The recent departures will particularly hurt NIST’s high-profile work managing the government’s standardization of post-quantum cryptographic algorithms, multiple observers told Cybersecurity Dive.
CSD, and Scholl in particular, marshaled government resources for and leadership attention to the security risks of quantum computers, resulting in a set of algorithms that will protect systems around the world from the codebreaking power of quantum computers. “They were a driver of this issue when no one else was paying attention,” Reese said.
With the layoffs and retirements at NIST and its partner agency CISA, Reese said, “the quantum issue will need new champions or risk falling to the backburner” — an outcome that could jeopardize the security of companies and governments worldwide.
CSD’s cryptography team lost one person, David Cooper, but remains “very solid,” with a “huge” coalition of outside collaborators, according to one person familiar with the matter. “They’re well positioned to bring in the next set of algorithms and they're working on it already.”
Risk to businesses
Cutbacks at NIST could affect businesses in other ways too. As the agency pulls back in certain areas, the tech industry will either have to “pay for this research itself or accept additional security and privacy risks,” Reese said. Many companies use NIST documents like the AI Risk Management Framework as the basis for their software design decisions, he said, and if those documents fall by the wayside, companies will have to spend more money on measures like red-teaming to fill the gap.
It is unclear whether the Trump administration or Congress will push to shore up NIST’s cybersecurity program.
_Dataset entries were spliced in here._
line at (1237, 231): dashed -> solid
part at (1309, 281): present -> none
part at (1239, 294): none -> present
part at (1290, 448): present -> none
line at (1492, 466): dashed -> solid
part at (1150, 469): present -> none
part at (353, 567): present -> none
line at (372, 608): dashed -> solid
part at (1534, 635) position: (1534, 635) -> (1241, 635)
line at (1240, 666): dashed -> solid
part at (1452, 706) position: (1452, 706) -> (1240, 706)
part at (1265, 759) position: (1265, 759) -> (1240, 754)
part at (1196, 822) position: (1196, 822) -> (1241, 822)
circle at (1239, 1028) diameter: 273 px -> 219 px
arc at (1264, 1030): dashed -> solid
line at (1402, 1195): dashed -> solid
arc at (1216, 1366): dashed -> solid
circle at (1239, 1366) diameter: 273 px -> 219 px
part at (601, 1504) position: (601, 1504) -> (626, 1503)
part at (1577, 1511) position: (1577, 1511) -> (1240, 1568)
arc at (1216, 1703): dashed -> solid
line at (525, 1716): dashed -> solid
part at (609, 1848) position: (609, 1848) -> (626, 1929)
For reasons unrelated to that work, the agency is one of many currently in President Donald Trump’s crosshairs. In his Fiscal Year 2026 spending plan, he proposed cutting NIST’s $1.2 billion budget by $325 million, saying its environmental sustainability research grants “advance a radical climate agenda.”
NIST employees are anxiously awaiting the next steps in the agency’s downsizing process, a Reduction In Force plan and a reorganization. “Those two are going to really be significant to change what the agency is going to be doing and looking at,” said one person familiar with the matter. NIST employees “anticipate having to do less with less.”